A variable commission is one which is reduced when the listing agent does not have to compensate a buyer’s agent — in other words when the listing agent sells a listing to his own buyer or to an unrepresented buyer, such as an open house visitor. Listing agents like to “double-end” a listing, because doing so can double what they earn on a given transaction.
Sellers certainly want their listing agent to be motivated to sell their own listings, but when that happens, should the agent share his good fortune with the seller? That’s the purpose of the variable commission.
Typically, I list a home for 5.6%, committing half of that (2.8%) to paying a co-op commission, but I reduce my commission to 4.6% when I sell the home myself. That way, I still earn more, but my seller pays less. I want it to be a win/win.
MLS rules requires that each listing disclose the existence of a variable commission, so that brokers representing buyers know what they are up against in the event their buyer must compete with another buyer who doesn’t have his own agent.
Before submitting an offer, buyers’ agents typically ask the listing agent if there are other offers in hand. If the MLS indicates that there is a variable commission, the buyer’s agent will want to know whether any of the offers are from unrepresented buyers and, if so, the amount of the variable commission differential.

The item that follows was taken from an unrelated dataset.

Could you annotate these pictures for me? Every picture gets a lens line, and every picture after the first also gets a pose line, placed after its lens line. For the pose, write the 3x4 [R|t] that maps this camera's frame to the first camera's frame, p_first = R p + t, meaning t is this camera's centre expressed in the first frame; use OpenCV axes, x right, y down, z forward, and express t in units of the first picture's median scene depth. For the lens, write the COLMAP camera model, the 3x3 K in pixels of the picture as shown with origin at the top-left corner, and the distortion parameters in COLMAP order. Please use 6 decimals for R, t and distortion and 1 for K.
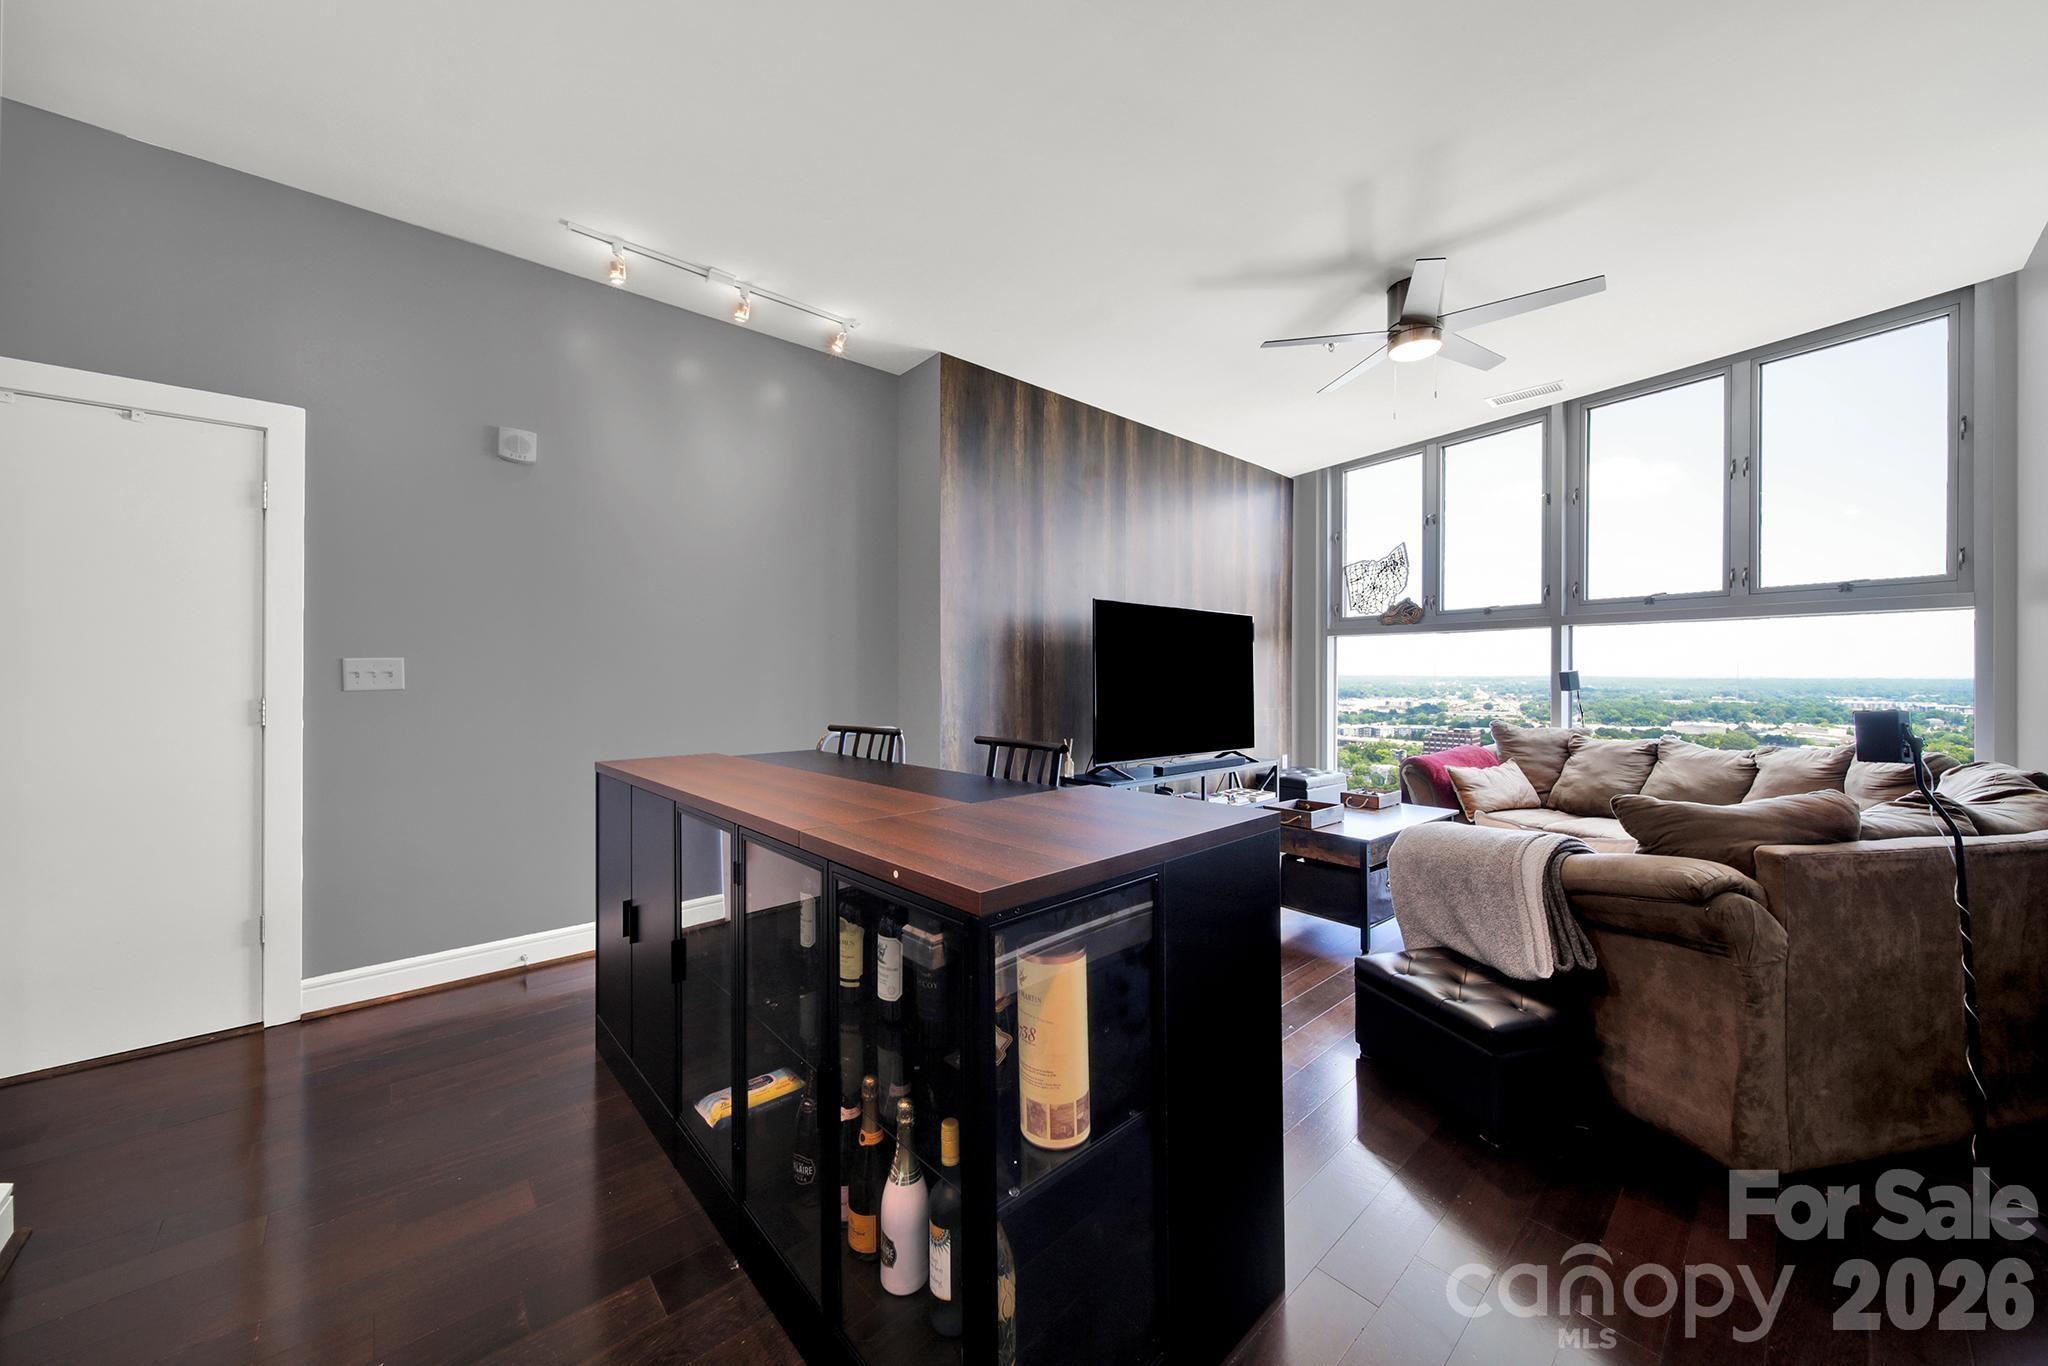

If the differential (as with my listings) is 1%, then the buyer’s agent knows that his client’s offer has to be 1% higher than an unrepresented buyer’s offer in order to be of equal monetary value to the seller.
Likewise, when meeting with unrepresented buyers, the listing agent can advise them that the variable commission makes their offer worth 1% more if they don’t engage an agent to represent them.
At Golden Real Estate, we have other rewards we can offer the unrepresented buyer, including “totally free moving” — free use of our moving trucks, free moving labor, gas and packing materials — if they choose to work with us instead of hiring a buyer’s agent.
As a matter of principle, I believe that a variable commission should be part of every listing agreement. However, my own research of sold listing on the MLS found that less than 20% of them indicated a variable commission. In other words, more than 80% of sellers signed a listing agreement that allows their agent to keep 100% of their commission if they double-end the sale.
My research has also shown that roughly 7% of all real estate sales are double-ended. Thus about 7% of that 80% missed out on a multi-thousand-dollar discount in their real estate commission that they might have enjoyed by listing with, say, a Golden Real Estate agent.
Many homes are sold before they are made active on the MLS. Some, but not all, are put on the MLS after closing, showing zero days on market. I mentioned above that 7% of MLS sales overall are double-ended, but that percentage jumps to roughly 31% for MLS sales with zero days on market. Of those, 70% did not indicate a variable commission. Many of those sellers, one can surmise, not only did not get as high a price for their home as they might have if it had been put on the MLS as an active listing, but also lost out on a discounted commission.
It should be noted that while the MLS considers a variable commission worthy of having its own data field, the standard listing contract lacks any place to specify a variable commission. If the contract had a section to enter that information, more sellers might ask about it before signing. Instead, unless your agent offers it proactively, as we do, you may not think to ask about including it as an additional provision.